Just out of curiosity, what USB/IP cameras are teams using on their robots? I know there is the Limelight/Pi with Photonvision solution, but our team is against it because it puts the expensive camera right in the line of fire. (Like the limelight needs to be right on a turret or this season everyone had them 2" inside of bumpers, and you can’t really shield it.)
Our first choice was actually a Pi Zero W. Using showmewebcam, you can use a standard CSI Pi camera, mini-csi cable, the tiniest SD card (64MB) and a Pi Zero, and get a very fast, stable USB camera, print a case around it, and you have a webcam for ~$30. It was keeping a stable 1080p30, but you can’t go faster on the FPS. Our biggest fear was Pi Zero availability, so we scrapped it.
Then we tried a JeVois A33 camera. We thought, for $50, you get a really compact USB camera that could be mounted easy. We didn’t need the smart features (had Photonvision Pi buried in the robot), we’ll just use it as a standard webcam… Well, the Jevois has a steep learning curve, the default camera initializes in a size you don’t need (and shows a sample video), Photonvision can’t resolution switch with NetworkTables to get to the resolution you want, and even changing the startup scripts to the right defaults, CameraServer could only connect to it like 1/3 the time. It just became a messy project. I even found this old post from 2017 showing the Jevois connecting to the Rio, and while I could get the serial data out, the camera feed was just lost.
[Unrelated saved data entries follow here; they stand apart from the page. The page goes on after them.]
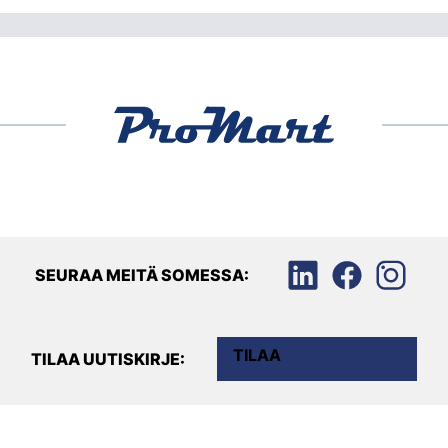
SEURAA MEITÄ SOMESSA:
TILAA
TILAA UUTISKIRJE: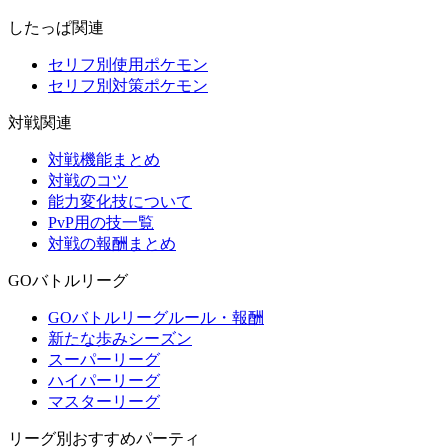
したっぱ関連
セリフ別使用ポケモン
セリフ別対策ポケモン
対戦関連
対戦機能まとめ
対戦のコツ
能力変化技について
PvP用の技一覧
対戦の報酬まとめ
GOバトルリーグ
GOバトルリーグルール・報酬
新たな歩みシーズン
スーパーリーグ
ハイパーリーグ
マスターリーグ
リーグ別おすすめパーティ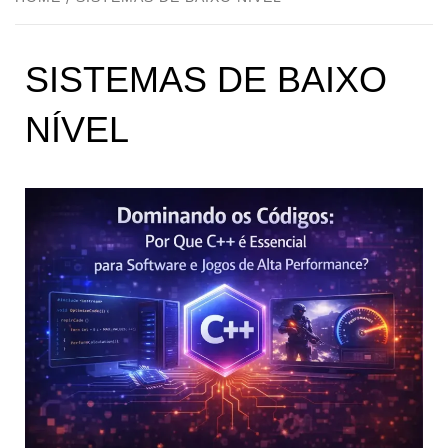
SISTEMAS DE BAIXO
NÍVEL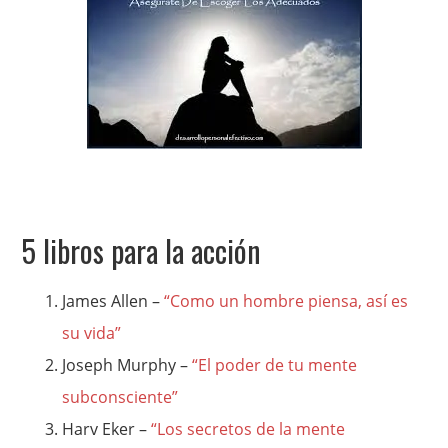
5 libros para la acción
James Allen –
“Como un hombre piensa, así es
su vida”
Joseph Murphy –
“El poder de tu mente
subconsciente”
Harv Eker –
“Los secretos de la mente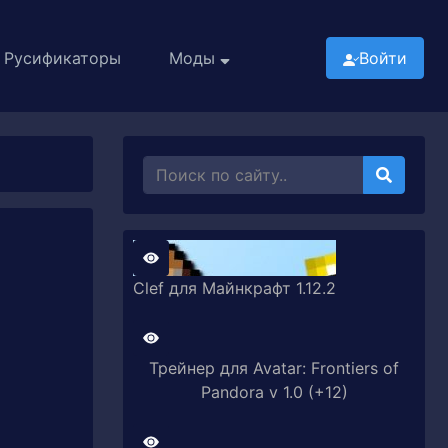
Русификаторы
Моды
Войти
Clef для Майнкрафт 1.12.2
Трейнер для Avatar: Frontiers of
Pandora v 1.0 (+12)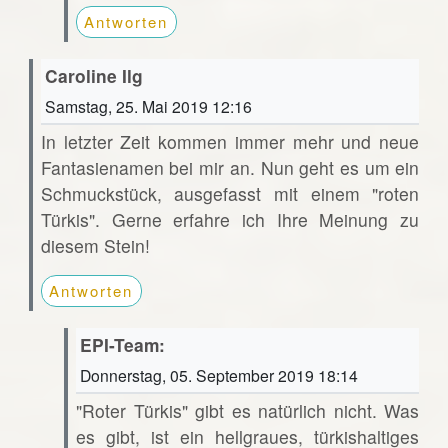
Antworten
Caroline Ilg
Samstag, 25. Mai 2019 12:16
In letzter Zeit kommen immer mehr und neue
Fantasienamen bei mir an. Nun geht es um ein
Schmuckstück, ausgefasst mit einem "roten
Türkis". Gerne erfahre ich Ihre Meinung zu
diesem Stein!
Antworten
EPI-Team:
Donnerstag, 05. September 2019 18:14
"Roter Türkis" gibt es natürlich nicht. Was
es gibt, ist ein hellgraues, türkishaltiges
We ended up using an Arducam 4K 8MP IMX219. I mean, it worked, we were able to get a decent driver cam out of it, but nothing special. It had a little bit of frame issues, probably closer to a 20-22FPS stable. When we used it for AprilTag identification, we were getting hops of 1-2’ of where we thought we were using the PhotonVision detection pipeline, I think it was because we never tuned for the right pipeline (like different PoseStrategy choices), aka user error. We never went far down this pipeline, so your mileage may vary (I think we need to try in the offseason 2 cameras to triangulate targets).
My lesson out of all this is finding webcams for robots is tough, mainly finding them compatible with Linux/CameraServer… Like I’m actually thinking about running Windows next year just for camera drivers (it really pains me to say it…) UVC compatibility means it “should” run on Linux, but half the time it won’t. Also, don’t use HD-LifeCams, they have a terrible processor in them and will drop to 7FPS on you with any movement.
PS: Why do people run Limelights at 90FPS? Most robot code runs at 20ms loop time (50Hz), so anything faster seems like just a waste. I could see a stable 60FPS being a good target to have new data every loop.